PERSONAL DATA OF CHILD OR DISABLED PERSON
Section 9(1) of the DPDPA provides that a data fiduciary must obtain verifiable consent of the parent or guardian before processing the personal data of a child. Rule 10 expands this obligation and requires the data fiduciaries to adopt technical and organisational measures to ensure that verifiable consent of the parent is obtained. It must be ensured that the individual identifying as the parent is an identifiable adult. This may be ensured by the following means:
1. Reliable details of identity and age available with the data fiduciary.
2. Details of identity and age provided by the individual.
3. Through a virtual token mapped to such details, which is issued by an authorised agency. (Digi Locker or Aadhaar-based authentication may be used in such cases).
Rule 11 deals with verifiable consent of persons with disabilities. In case of the person with disability, the data fiduciary must observe due diligence to verify that such guardian is appointed by a court of law, designated by an authority or by a local level committee.
Therefore, businesses processing personal data of children should start building verification methods and provide user friendly and accessible means of obtaining parental consent.

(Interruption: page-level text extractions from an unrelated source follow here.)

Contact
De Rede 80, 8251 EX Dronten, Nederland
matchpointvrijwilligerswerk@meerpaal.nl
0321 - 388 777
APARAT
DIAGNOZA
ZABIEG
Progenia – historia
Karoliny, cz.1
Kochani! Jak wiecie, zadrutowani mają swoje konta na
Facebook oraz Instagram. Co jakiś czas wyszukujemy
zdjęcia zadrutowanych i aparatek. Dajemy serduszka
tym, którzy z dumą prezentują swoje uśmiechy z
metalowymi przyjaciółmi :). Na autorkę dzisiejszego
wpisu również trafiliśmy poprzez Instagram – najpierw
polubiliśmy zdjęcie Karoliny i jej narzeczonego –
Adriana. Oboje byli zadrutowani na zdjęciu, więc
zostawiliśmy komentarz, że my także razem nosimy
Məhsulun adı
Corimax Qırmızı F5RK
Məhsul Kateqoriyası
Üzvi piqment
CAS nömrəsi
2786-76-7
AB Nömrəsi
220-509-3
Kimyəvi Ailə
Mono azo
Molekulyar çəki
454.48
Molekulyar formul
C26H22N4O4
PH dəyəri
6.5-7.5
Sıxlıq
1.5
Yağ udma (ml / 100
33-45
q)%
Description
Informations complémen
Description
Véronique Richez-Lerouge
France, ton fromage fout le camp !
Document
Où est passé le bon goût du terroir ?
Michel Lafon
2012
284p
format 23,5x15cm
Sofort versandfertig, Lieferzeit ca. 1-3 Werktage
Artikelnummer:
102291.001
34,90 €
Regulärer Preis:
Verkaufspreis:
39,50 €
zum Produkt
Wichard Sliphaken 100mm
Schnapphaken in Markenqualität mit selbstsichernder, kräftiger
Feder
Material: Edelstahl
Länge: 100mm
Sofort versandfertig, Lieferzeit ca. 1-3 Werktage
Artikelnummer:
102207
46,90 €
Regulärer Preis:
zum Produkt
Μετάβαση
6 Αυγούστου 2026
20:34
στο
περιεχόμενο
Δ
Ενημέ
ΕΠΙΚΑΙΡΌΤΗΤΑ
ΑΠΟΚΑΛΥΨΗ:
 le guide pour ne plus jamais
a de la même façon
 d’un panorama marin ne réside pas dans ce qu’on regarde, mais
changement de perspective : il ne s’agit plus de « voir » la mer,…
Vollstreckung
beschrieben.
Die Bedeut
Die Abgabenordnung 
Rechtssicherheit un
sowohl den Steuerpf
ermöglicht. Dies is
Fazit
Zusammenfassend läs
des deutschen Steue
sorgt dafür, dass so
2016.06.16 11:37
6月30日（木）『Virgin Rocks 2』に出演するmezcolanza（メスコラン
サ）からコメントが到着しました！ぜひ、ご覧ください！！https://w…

SIGNIFICANT DATA FIDUCIARIES
Rule 13 provides additional obligations for significant data fiduciaries (SDFs). SDFs are required to undertake annual Data Protection Impact Assessments and audits to ensure observance of the DPDPA. Person carrying out the assessment or audit must present the report to the Board containing observations. SDFs are further required to observe due diligence to ensure that algorithmic software deployed by it don’t pose risks to data principals. They must also ensure that personal data specified by the government is not transferred outside India. Though there is no clear definition of an SDF but businesses which deal with large volumes of personal data, process sensitive data, work in conjunction with the Government or State instrumentalities or use algorithms must take reasonable precautions to avoid liability.
RIGHTS OF DATA PRINCIPALS
Data fiduciaries and consent managers must publish on their app or website the means of making request for exercise of rights and particulars of data principal required for identification. Data principals may make request to data fiduciaries to exercise the rights under the DPDPA. Data fiduciaries must respond to grievances of data principals within 90 days. The data principal has the right to nominate another person who may exercise the rights on behalf of such data principal. Therefore, proper ‘Data Principal Rights’ intake forms must be created in order to receive requests. Data flows must be mapped accurately in order to comply with requests of erasure, updation or completion.
HOW TO ACT?
The next 18 months will determine whether organisations emerge DPDP-ready or risk regulatory exposure, reputational harm, and compliance failure.
This is the time for businesses to move proactively:
- Audit current data flows and revise internal policies.
- Update privacy notices, consent systems, and user-facing disclosures.
- Create rights-management workflows and incident-response playbooks.
- Designate responsible officers and build data governance structures.
- Train teams to embed privacy across processes, products, and decision-making.